Tuesday, October 29, 2013

Having Your Cake and Eating It Too

Agudah spokesman Rabbi Avi Shafran
I’m glad to see that Agudah has joined the internet age. There is a video online (available for viewing below) promoting their next banquet. Except that they haven’t really joined the internet age. One may recall that at last year’s banquet one of their speakers excoriated all forms of internet participation.

Agudah’s official policy is that they do not have a website or any internet presence. There are those among Agudah members and sympathizers who have suggested that they do need an internet presence in our day since that is where the majority of the Jewish people (including their own members) get their news and information. The Agudah should be there for them. And counter much of the negativity written against it.

Back in pre-internet days, Agudah did have a presence in the media that made their voices heard - the Jewish Observer. One can quibble about how literate it was. But no one can deny that they were able to get their message out to more than a few people even outside of their own circle.

But  that was then. Times have changed and so has the method of mass communication. The internet is now what magazines were then. Agudah has, however, deemed the internet to be so evil that they have refused to have a presences on it. But they do allow others to do ‘their dirty work’ for them.

I’m sure that’s the case with this video promoting their convention. I am pretty sure that this video was produced independently and has no official connection to... or approval from Agudah. Except that it does have at least tacit approval since I have not heard them demand that it be removed. My guess is that they are very pleased with it.

But how can they be consistent with what they said about it at their last banquet and be pleased with an internet ad promoting their convention at the same time? Is this what the speeches were all about last year? No internet! (wink wink)? One may recall Rabbi Dovid Zweibel referencing his Blackberry at the convention to read something relevant to his speech – and apologizing for using it.

This attitude is so absurd that it belies any logic. It is like someone trying to have his cake and eating it too.

One will recall the internet Assifa a couple of years ago. Rabbi Ephraim Waxman’s introduction to Rav Wosner included an admonition that when the Gadol HaDor speaks to masses and Paskins about an issue, the public is then bound by it. Anyone that does not adhere to that Psak - loses their portion in the world to come. 

Rav Wosner then followed with a blanket condemnation of any internet use. He later clarified that he meant only private use in the home and not for use in business. But even then -  always with a filter. So strongly did RavWosner feel about this condemnation that he declared anyone who violated this edict would not be allowed to register their children in any of the religious schools.

And yet here we have a very slick video production advertising the Agudah convention with no protest from Agudah. If their flock is not supposed to look at anything on the internet that is not work related -  and never at home - how will they ever see this video?

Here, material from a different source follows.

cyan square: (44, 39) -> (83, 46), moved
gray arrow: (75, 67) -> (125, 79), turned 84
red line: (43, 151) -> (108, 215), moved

The obvious answer is that in essence the Agudah realizes that internet use is pervasive and is taking advantage of it with ‘plausible deniability’. They realize that people are online today for all kinds of reasons only some of which are work related. Even their own executive director is on it. I would be willing to bet that Rabbi Zweibel’s Blackberry is not filtered.

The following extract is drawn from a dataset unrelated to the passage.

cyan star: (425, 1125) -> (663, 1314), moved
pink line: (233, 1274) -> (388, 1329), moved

There are several issues in play here. One is the fact that Agudah must realize that the internet is quite useful and they are going to utilize it. But in my view it is therefore contradictory for them to say that they do not approve of it.

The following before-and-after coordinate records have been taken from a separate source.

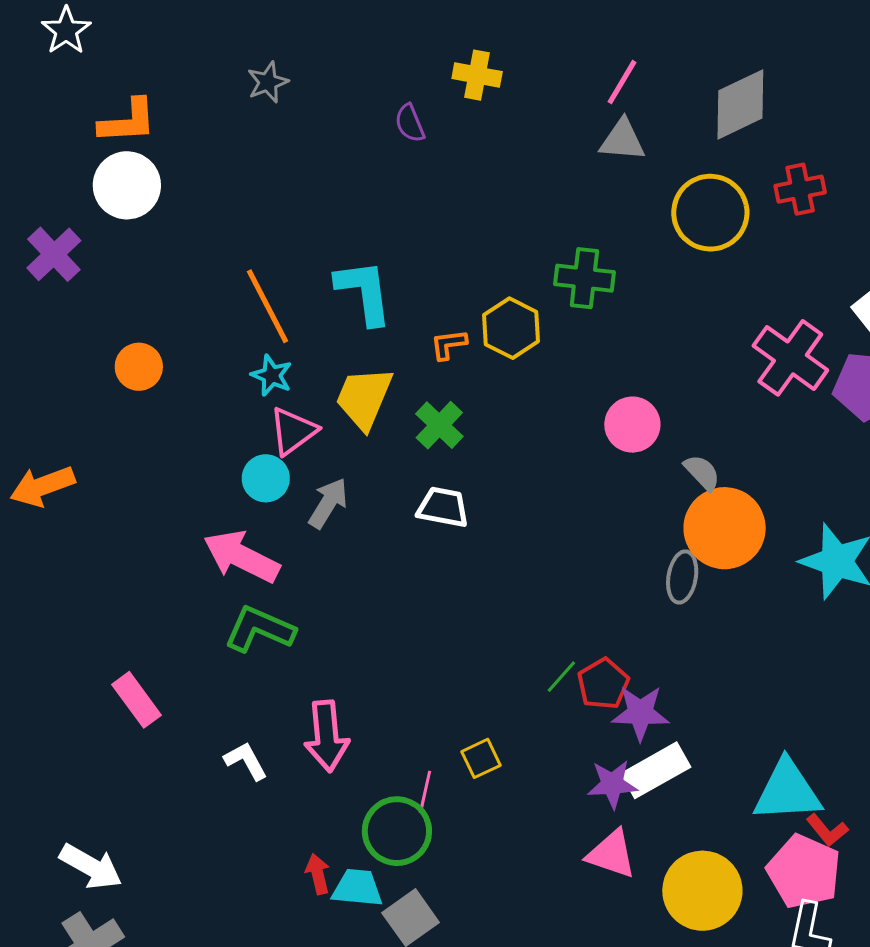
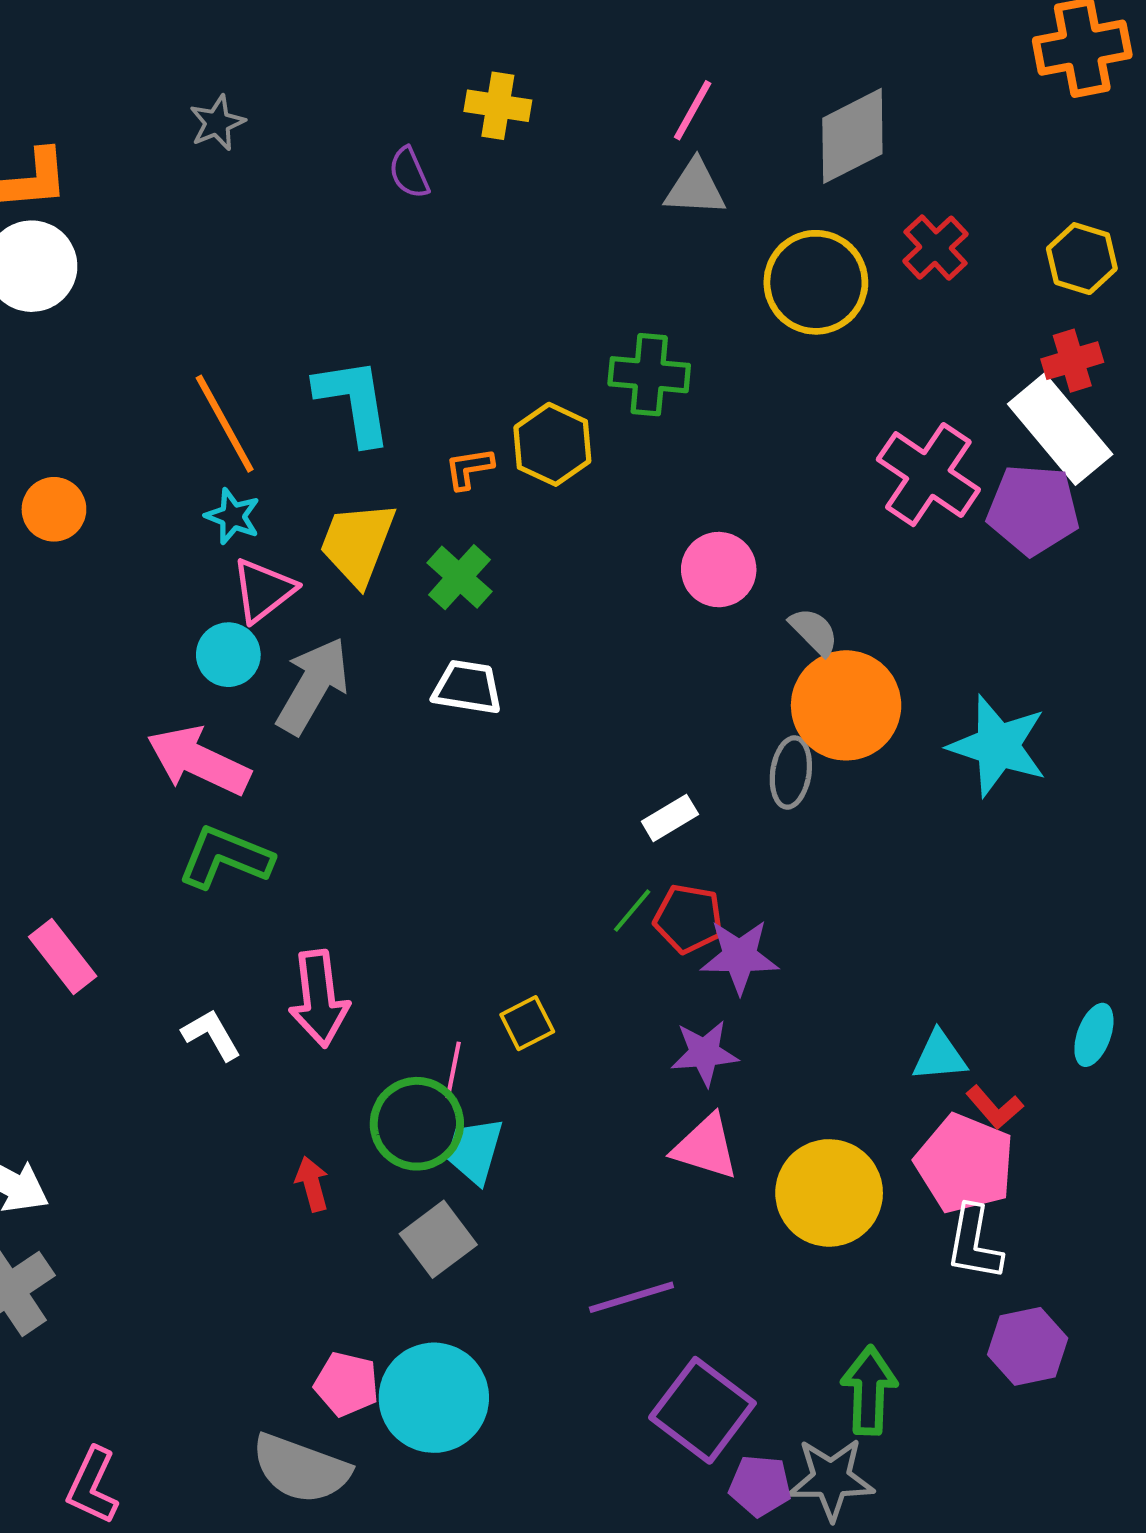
red cross: (800, 189) -> (935, 248), turned -30
gray arrow: (328, 503) -> (313, 686), size x1.4
red pentagon: (603, 684) -> (689, 919), turned -30
white rectangle: (656, 770) -> (670, 818), moved, size x0.6
cyan triangle: (787, 791) -> (939, 1056), size x0.6
cyan trapezoid: (357, 888) -> (475, 1151), moved, turned -78

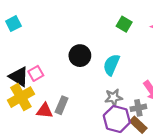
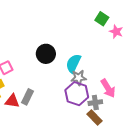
green square: (124, 24) -> (102, 19), moved
gray star: (114, 98) -> (79, 78), moved
purple hexagon: (117, 119) -> (77, 94), moved

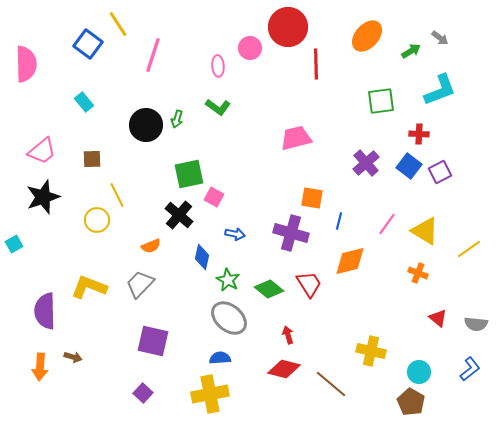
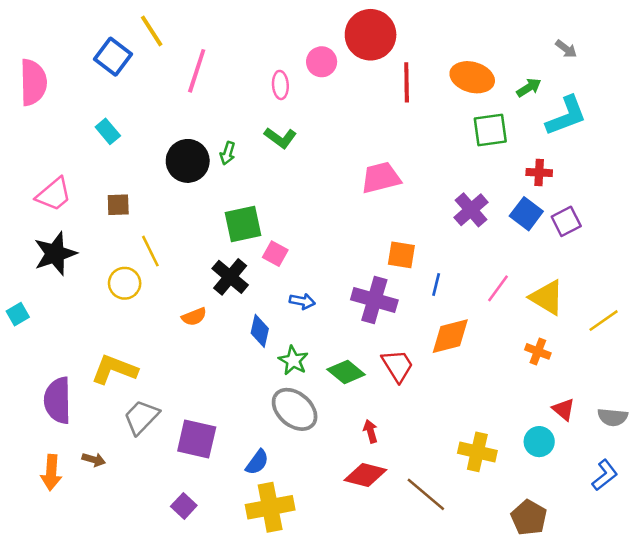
orange ellipse: (367, 36) -> (472, 77), moved, turned 64
green arrow: (411, 51) -> (529, 88), moved
gray trapezoid: (140, 284) -> (141, 417), moved
blue semicircle: (220, 358) -> (257, 462), moved, turned 130
cyan circle: (419, 372) -> (539, 442), moved

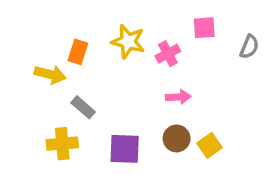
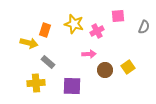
pink arrow: (178, 97) -> (89, 54), moved
brown circle: (177, 138) -> (105, 70), moved
yellow square: (209, 145) -> (128, 67), moved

Another issue is the fact that edicts of great rabbis are being ignored in the extreme. How many mainstream Charedim are on the internet? I‘m sure the answer to that is the vast majority of them. Some will claim that they use it only for work. I’m sure there are a few like those. I would not however be surprised if the vast majority use it for all kinds of things that have absolutely nothing to do with work. Like reading my blog …or Gil’s blog…or Matzav …or YWN (…or even FaliedMessiah when no one is looking).

Does this mean that the dangers of the internet are no longer there… or that we are better able to control ourselves and avoid problematic sites? I doubt it. I’m sure there are more porn sites now than ever before.

And there are Kefira sites that promote heretical ideas. These are particularly problematic. I have been told that a lot of even Charedi Jews who access these sites become closet Korfrim (atheists) who have become so because they have chanced upon these sites.

This cannot be countered with bans.  It ought to instead be countered with education. That should begin at the earliest educational level so as to know how to deal with these sites which will inevitably be accessed. I think the Agudah knows the problem. But I am not convinced that they think a ban is not at least one way to counter it.

I have disagreed with the ban and all the anti internet rhetoric we hear at Agudah conventions like the one last year and will most likely hear this year. We will hear more of the same or worse – with more scare tactics about how big the problem is. But as I have constantly said – and continue to say - the only real way to counter the negative influences is with education and good parenting.

It would do Agudah well to abandon its policy of avoiding a presence on the internet; rethink its method of dealing with it; and change its attitude from one of vilification to one of honest appraisal of both the good and the bad. The internet is not synonymous with evil. They ought to stop implying that it is… and become a presence on it. Only good will result.